## [What to work on]
a) In the forum thread comparing an Opteron build with the G5 Quad, how is the G5 Quad cooled?
b) Write the next part of the forum thread comparing an Opteron build with the G5 Quad, picking up after its final sentence.

-- BEGIN Document segment --

Superior hardware every step of the way, three to five year and lifetime warranties, twice the memory bandwidth, larger faster hard drive, and an untouchable motherboard.

Every step of the way? Drop the hyperbole. A G5 Quad is going to use high-quality components too, and given your price premium the Mac user could have his 250 GB included drive AND a 400 GB secondary drive. The advantage the Opteron has is memory latency because of the on-die controller, not sheer bandwidth (remember there's a 1.25 GHz data bus per dual-core G5 chip).
 

Commodus

Diamond Member
Oct 9, 2004
9,215
6,818
136
Originally posted by: Griswold

Dont need that [Zalman]. Use the stock HSF, its heatpiped and will do excellent on the opterons, even if you overclock them a little.

Edit: I just saw you think that the stock HSF wont keep this baby quiet. It will. At 2.2GHz you wont hear it at all with both of them at full load. Even at 2.4GHz it will be silent. I'm sticking to my stock HSF for a reason (see sig). All you need is good airflow in your case.

That's good to know that it's not essential, and for some people you could drop that from the price. However, the G5 Quad is water-cooled; it still has fans, but they're that less likely to kick in.


I know, you want to use a case that looks like the G5 case, but theres cheaper cases that are just as good or better.

The opteron machine would still be more expensive, but hey, lets not waste money just for arguments sake.

Ah, but is it purely for argument's sake? An aluminum shell is typically either lighter, or sturdier without weighing more than it would in steel. It tends to transfer heat to the outside of the case faster than steel would. The grilled design ensures massive potential airflow, so long as the cooling fans inside do their job.

You don't absolutely need this for good cooling, but if you were, say, doing constant 3D rendering or audio encoding, you might want to vent heat out as quickly as possible, since the system will be at max load for hours.
 

aka1nas

Diamond Member
Aug 30, 2001
4,335
1
0
Originally posted by: Commodus
Originally posted by: Griswold

Dont need that [Zalman]. Use the stock HSF, its heatpiped and will do excellent on the opterons, even if you overclock them a little.

Edit: I just saw you think that the stock HSF wont keep this baby quiet. It will. At 2.2GHz you wont hear it at all with both of them at full load. Even at 2.4GHz it will be silent. I'm sticking to my stock HSF for a reason (see sig). All you need is good airflow in your case.

That's good to know that it's not essential, and for some people you could drop that from the price. However, the G5 Quad is water-cooled; it still has fans, but they're that less likely to kick in.


I know, you want to use a case that looks like the G5 case, but theres cheaper cases that are just as good or better.

The opteron machine would still be more expensive, but hey, lets not waste money just for arguments sake.

Ah, but is it purely for argument's sake? An aluminum shell is typically either lighter, or sturdier without weighing more than it would in steel. It tends to transfer heat to the outside of the case faster than steel would. The grilled design ensures massive potential airflow, so long as the cooling fans inside do their job.

You don't absolutely need this for good cooling, but if you were, say, doing constant 3D rendering or audio encoding, you might want to vent heat out as quickly as possible, since the system will be at max load for hours.

-- END Document segment --
-- BEGIN Data excerpts --

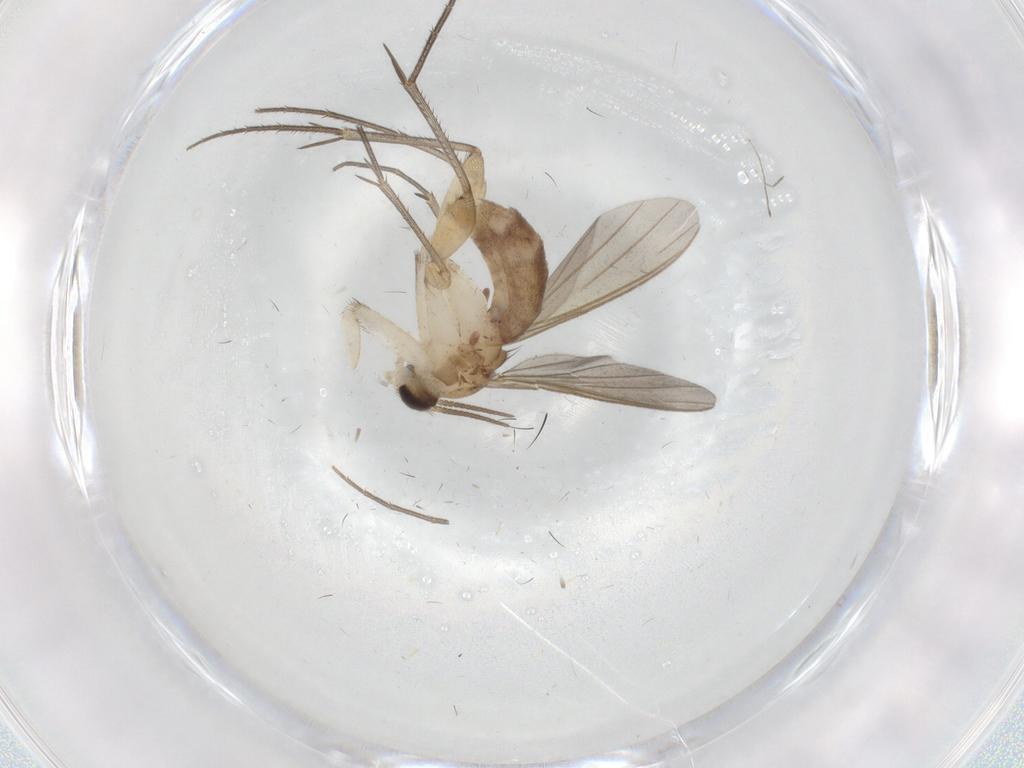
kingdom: Animalia
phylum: Arthropoda
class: Insecta
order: Diptera
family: Mycetophilidae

-- END Data excerpts --

## [Answers provided]
a) The G5 Quad is water-cooled.

b)
Commodus, you just don't get it. You are comparing RETAIL prices that an individual pays for components to Apple's system price. If Apple surprised everyone tomorrow with an Opteron workstation with the abovementioned specs, it surely would not cost them nearly as much as an individual pays for parts. Likewise, if you could buy all the components that come in the G5 machine as an individual they would likely cost you much more than the system price Apple quotes you. A more fair comparison would be a prebuilt workstation with those specs (to be fair, I don't know if Sun or anyone else is doing dual dual-core Opteron workstations yet).
 

Commodus

Diamond Member
Oct 9, 2004
9,215
6,818
136
Originally posted by: Targon
It's under $1080 per boxed Opteron 275 from egghead, which helps quite a bit. As others have said, the case doesn't need to cost that much and doesn't need to look the same as the Apple machine. As others have said, you also don't need to spend $100 for the cooling.

Windows XP Pro OEM is under $135.

Good points (XP OEM has been mentioned earlier), though remember that a workstation buyer won't necessarily buy all his or her parts and assemble by hand. Memory is the one area where one can see someone going 3rd-party, since the markup on installation is often far too high.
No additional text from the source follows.